My solution to the Insight Data Engineering Coding Competition https://github.com/InsightDataScience/donation-analytics (accepted).
The solution is written in Java and the source files are compiled using the javac
compiler from the package openjdk-9-jdk-headless
.
The script run.sh
compiles and executes the project; the two input data files are input/itcont.txt
and input/percentile.txt
, and the result is written into output/repeat_donors.txt
. Running insight_testsuite/run_tests.sh
evaluates the solution using the tests from insight_testsuite/tests/
.
Note: to execute run_tests.sh
, change you current_working_directory to insight_testsuite/
first, and then call ./run_tests.sh
.
The algorithm successively reads data entries from the input file itcont.txt
line by line, parsing each line after it is read, adding the new data to the data structures that allow efficient computation of the required statistics, and generating the corresponding output line. The memory requirement of the algorithm is O(N). In the worst case N is the total number of entries scanned so far, and all of them will need to be stored to guarantee precise calculation of the n-th percentile.

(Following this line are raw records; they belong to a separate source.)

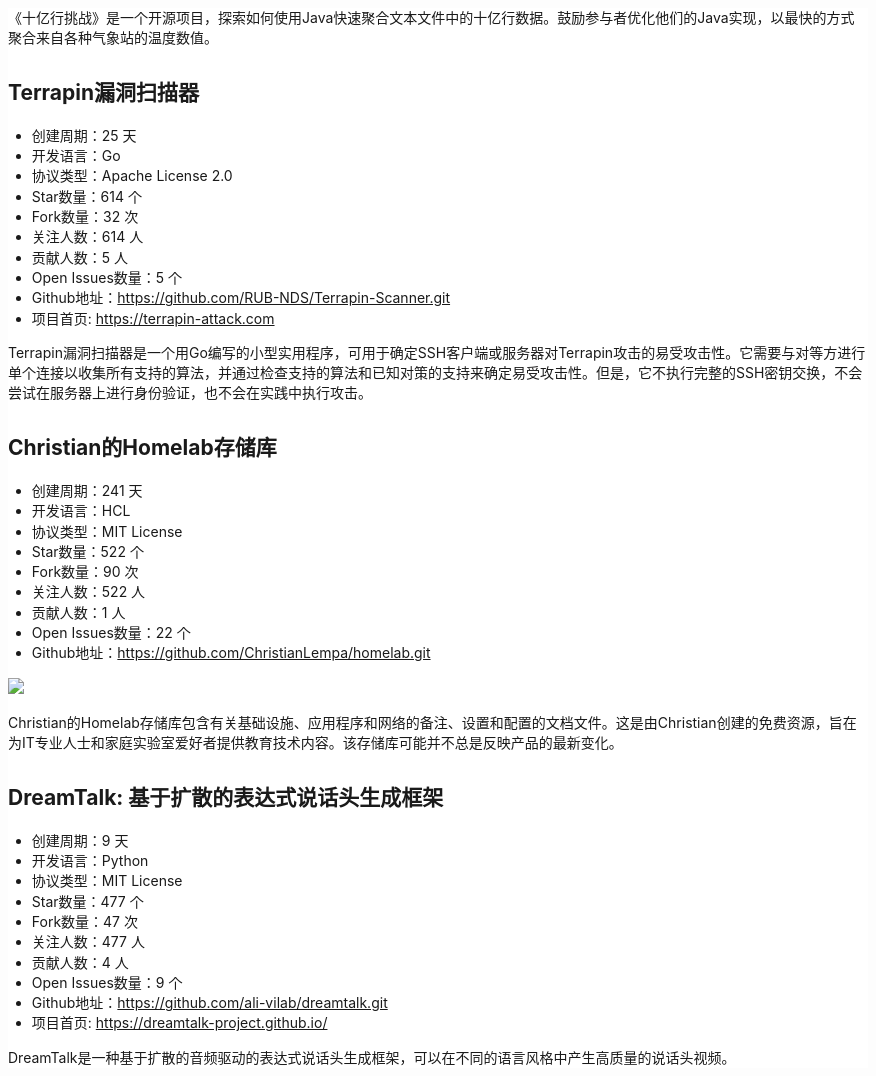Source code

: 
《十亿行挑战》是一个开源项目，探索如何使用Java快速聚合文本文件中的十亿行数据。鼓励参与者优化他们的Java实现，以最快的方式聚合来自各种气象站的温度数值。

## Terrapin漏洞扫描器

* 创建周期：25 天
* 开发语言：Go
* 协议类型：Apache License 2.0
* Star数量：614 个
* Fork数量：32 次
* 关注人数：614 人
* 贡献人数：5 人
* Open Issues数量：5 个
* Github地址：https://github.com/RUB-NDS/Terrapin-Scanner.git
* 项目首页: https://terrapin-attack.com


Terrapin漏洞扫描器是一个用Go编写的小型实用程序，可用于确定SSH客户端或服务器对Terrapin攻击的易受攻击性。它需要与对等方进行单个连接以收集所有支持的算法，并通过检查支持的算法和已知对策的支持来确定易受攻击性。但是，它不执行完整的SSH密钥交换，不会尝试在服务器上进行身份验证，也不会在实践中执行攻击。

## Christian的Homelab存储库

* 创建周期：241 天
* 开发语言：HCL
* 协议类型：MIT License
* Star数量：522 个
* Fork数量：90 次
* 关注人数：522 人
* 贡献人数：1 人
* Open Issues数量：22 个
* Github地址：https://github.com/ChristianLempa/homelab.git


![](/images/christianlempa-homelab-0.png)

Christian的Homelab存储库包含有关基础设施、应用程序和网络的备注、设置和配置的文档文件。这是由Christian创建的免费资源，旨在为IT专业人士和家庭实验室爱好者提供教育技术内容。该存储库可能并不总是反映产品的最新变化。

## DreamTalk: 基于扩散的表达式说话头生成框架

* 创建周期：9 天
* 开发语言：Python
* 协议类型：MIT License
* Star数量：477 个
* Fork数量：47 次
* 关注人数：477 人
* 贡献人数：4 人
* Open Issues数量：9 个
* Github地址：https://github.com/ali-vilab/dreamtalk.git
* 项目首页: https://dreamtalk-project.github.io/


DreamTalk是一种基于扩散的音频驱动的表达式说话头生成框架，可以在不同的语言风格中产生高质量的说话头视频。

The data structure used to store the donation information is implemented as several nested maps, java.util.HashMap
in this case, so that the value/object stored is indexed by the sequence of three keys (CMTE_ID
, ZIP_CODE
and YEAR
), and which can also be accessed in amortized O(1) time.
In order to calculate the cumulative donation amount for a given set of keys (CMTE_ID
, ZIP_CODE
, YEAR
), I store and update the running total sum as the map value.
The other map stores instances of RedBlackBST
, which stores the donation amounts in a sorted fashion and guarantees O(log(N)) time for the insert operation.
I used the open-source implementation of the red-black binary search tree that can be found at https://algs4.cs.princeton.edu/33balanced/RedBlackBST.java.html.
This particular version of the red-black tree provides methods to find the k-th smallest key in the tree (which is exactly what you need to compute a percentile), with the O(log(N)) time guarantee as well.
Overall, getting the percentile and the transaction count (simply the size of the red-black tree) can be done at each iteration in logarithmic time.
The repeat donors are identified by maintaining a set of all unique donors (given by their NAME
and ZIP_CODE
).
As for the main algorithm body, I assumed that input will not be extremely large so that all the processed data may be stored in the RAM. The rest of them are concerning the validity of different entries:
CMTE_ID
is valid if not empty, and the 9-digit restriction is ignored (as seems to be suggested in the competition description);ZIP_CODE
is valid if 0 <= zip_code <= 99999 and the original string contains at least 5 characters;TRANSACTION_AMT
is valid if it parses into a positive real number;NAME
is valid if the last name and the first name are separated by ", " without any leading/trailing zeros, and each of the names may consist of several words (letters only) separated by a whitespace;- The total contribution amount must be rounded to the whole dollar, similar to how the percentile value is rounded.
- The valid date is represented in "MMDDYYYY" format, with exactly 2 digits for day/month and 4 digits for year.
- The percentile value is always valid, i.e. it is an integer 1 <= p <= 100.
My implementation only imports classes from standard Java packages such as java.util
and java.io
. The methods from the RedBlackBST
class that require additional imports are commented out as they are not essential for the solution.